As you can use python classes and functions, you can compose your model without any framework-level code changes, just in your config. (For example, in above example you can change position embedding in your config.) Actually transformer itself is configured in the config, composed of components defined in transformers directory.
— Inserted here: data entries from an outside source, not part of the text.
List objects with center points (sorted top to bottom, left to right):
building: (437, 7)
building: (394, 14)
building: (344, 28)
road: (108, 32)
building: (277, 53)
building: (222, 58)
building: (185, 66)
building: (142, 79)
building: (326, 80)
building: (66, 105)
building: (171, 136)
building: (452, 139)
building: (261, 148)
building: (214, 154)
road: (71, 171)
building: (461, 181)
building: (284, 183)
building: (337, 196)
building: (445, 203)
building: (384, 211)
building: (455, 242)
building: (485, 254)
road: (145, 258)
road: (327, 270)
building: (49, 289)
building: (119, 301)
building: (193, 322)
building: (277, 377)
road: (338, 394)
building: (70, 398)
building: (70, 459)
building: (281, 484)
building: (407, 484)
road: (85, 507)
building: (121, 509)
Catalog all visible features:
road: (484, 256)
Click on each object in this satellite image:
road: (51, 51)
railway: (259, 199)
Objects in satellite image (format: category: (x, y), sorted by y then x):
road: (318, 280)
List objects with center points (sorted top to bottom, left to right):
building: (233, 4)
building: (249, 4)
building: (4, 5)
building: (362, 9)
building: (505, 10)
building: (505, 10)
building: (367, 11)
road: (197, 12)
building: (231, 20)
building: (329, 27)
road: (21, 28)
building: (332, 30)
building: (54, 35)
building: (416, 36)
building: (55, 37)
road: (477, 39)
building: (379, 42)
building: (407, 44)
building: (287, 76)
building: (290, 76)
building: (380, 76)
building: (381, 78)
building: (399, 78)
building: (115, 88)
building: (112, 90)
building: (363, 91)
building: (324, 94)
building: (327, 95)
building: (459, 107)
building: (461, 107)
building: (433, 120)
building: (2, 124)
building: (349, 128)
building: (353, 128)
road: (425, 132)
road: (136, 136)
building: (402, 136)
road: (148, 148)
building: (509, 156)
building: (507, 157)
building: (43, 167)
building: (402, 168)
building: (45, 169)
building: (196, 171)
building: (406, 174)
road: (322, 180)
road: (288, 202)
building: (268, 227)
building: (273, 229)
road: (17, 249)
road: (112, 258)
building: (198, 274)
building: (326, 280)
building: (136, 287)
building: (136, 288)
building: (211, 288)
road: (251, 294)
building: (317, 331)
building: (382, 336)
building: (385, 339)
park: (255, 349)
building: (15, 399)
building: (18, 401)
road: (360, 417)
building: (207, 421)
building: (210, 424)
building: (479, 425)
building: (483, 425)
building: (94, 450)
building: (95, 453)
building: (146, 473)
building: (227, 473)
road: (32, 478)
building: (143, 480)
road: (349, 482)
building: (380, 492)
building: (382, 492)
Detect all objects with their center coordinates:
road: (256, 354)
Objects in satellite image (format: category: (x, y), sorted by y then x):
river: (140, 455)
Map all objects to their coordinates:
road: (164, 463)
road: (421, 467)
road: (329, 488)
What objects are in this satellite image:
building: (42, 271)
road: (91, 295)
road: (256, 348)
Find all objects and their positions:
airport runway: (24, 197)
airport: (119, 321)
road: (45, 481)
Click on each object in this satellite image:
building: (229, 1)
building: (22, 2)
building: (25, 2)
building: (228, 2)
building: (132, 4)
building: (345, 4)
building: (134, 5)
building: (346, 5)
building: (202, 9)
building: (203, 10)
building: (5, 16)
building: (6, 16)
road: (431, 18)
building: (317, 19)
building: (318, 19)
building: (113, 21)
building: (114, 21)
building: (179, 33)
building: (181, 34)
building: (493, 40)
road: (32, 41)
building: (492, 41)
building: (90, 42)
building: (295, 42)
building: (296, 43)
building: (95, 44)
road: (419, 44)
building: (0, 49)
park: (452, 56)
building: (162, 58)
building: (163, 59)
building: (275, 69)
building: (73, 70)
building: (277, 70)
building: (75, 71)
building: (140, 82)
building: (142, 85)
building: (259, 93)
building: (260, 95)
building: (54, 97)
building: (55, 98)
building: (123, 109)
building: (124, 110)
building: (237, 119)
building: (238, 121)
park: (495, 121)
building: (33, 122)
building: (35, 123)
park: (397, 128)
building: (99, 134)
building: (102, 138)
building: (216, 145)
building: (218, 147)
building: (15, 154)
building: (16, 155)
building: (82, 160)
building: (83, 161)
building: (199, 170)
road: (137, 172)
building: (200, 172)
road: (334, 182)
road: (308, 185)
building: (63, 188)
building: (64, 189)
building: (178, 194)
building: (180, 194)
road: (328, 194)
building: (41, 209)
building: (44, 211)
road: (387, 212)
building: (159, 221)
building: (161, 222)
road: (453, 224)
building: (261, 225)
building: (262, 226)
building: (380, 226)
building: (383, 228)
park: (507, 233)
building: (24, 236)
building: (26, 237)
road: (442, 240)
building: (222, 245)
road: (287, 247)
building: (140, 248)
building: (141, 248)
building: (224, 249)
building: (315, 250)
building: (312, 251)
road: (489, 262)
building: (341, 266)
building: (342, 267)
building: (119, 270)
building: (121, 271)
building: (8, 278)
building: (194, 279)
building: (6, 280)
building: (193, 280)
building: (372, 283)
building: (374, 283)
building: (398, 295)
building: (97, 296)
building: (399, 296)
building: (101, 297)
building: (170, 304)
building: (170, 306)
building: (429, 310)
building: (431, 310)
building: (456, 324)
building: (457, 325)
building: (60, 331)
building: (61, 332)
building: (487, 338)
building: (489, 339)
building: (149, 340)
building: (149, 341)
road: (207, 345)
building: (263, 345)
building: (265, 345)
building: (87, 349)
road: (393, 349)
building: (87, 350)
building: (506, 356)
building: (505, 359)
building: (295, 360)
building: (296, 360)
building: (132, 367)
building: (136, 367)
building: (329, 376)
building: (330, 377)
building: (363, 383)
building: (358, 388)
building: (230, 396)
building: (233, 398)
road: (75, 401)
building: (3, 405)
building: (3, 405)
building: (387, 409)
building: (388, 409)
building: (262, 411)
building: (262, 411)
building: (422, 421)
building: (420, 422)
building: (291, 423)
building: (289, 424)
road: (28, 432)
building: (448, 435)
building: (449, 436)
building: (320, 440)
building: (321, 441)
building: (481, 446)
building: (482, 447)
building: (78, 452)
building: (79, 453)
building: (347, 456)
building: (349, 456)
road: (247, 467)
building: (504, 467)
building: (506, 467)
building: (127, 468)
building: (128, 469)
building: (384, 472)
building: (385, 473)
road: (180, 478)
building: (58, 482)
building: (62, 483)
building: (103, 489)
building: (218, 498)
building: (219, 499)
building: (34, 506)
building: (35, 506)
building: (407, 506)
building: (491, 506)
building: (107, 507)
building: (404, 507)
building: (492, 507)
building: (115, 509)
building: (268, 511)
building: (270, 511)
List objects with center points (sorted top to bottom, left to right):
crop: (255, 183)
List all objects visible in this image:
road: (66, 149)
This allows you to extend the framework easily. For example, if you want to use a new optimizer, you can just assign it to configuration, like this:

from distributed_shampoo.distributed_shampoo import DistributedShampoo
from distributed_shampoo.shampoo_types import (
    AdamGraftingConfig,
    FullyShardShampooConfig,
    PrecisionConfig,
)

conf.training = field(
    train_batch_size=320,
    eval_batch_size=320,
    max_iter=50000,
    gradient_checkpointing=False,
    optimizer=partial(
        DistributedShampoo,
        lr=lr,
        betas=(0.9, 0.95),
        epsilon=1e-12,
        max_preconditioner_dim=8192,
        precondition_frequency=10,
        use_decoupled_weight_decay=True,
        inv_root_override=2,
        distributed_config=FullyShardShampooConfig(),
        grafting_config=AdamGraftingConfig(
            beta2=0.95,
            epsilon=1e-08,
        ),
    ),
    scheduler=partial(
        lr_scheduler.cycle_scheduler,
        lr=lr,
        initial_multiplier=1e-6,
        warmup=5000,
        decay=("linear", "cos"),
    ),
    criterion=CrossEntropyLoss(z_loss=1e-4, fast=True),
    weight_decay=weight_decay,
    clip_grad_norm=1.0,
    n_epochs=1,
)

In above example I used DistributedShampoo optimizer from Optimizers directly. You don't need any code changes to the Halite framework itself. You don't need to add configuration fields, if conditions, and so on. It is just a function assignment and composition.

You may feel it is too complex, unlike simple YAML-based configuration systems. But Halite is tightly coupled with this style of configuration, and it would be hard to use without it. (For example, transformers are consists with individual components, and it is hard to compose them to work without this style of configuration.)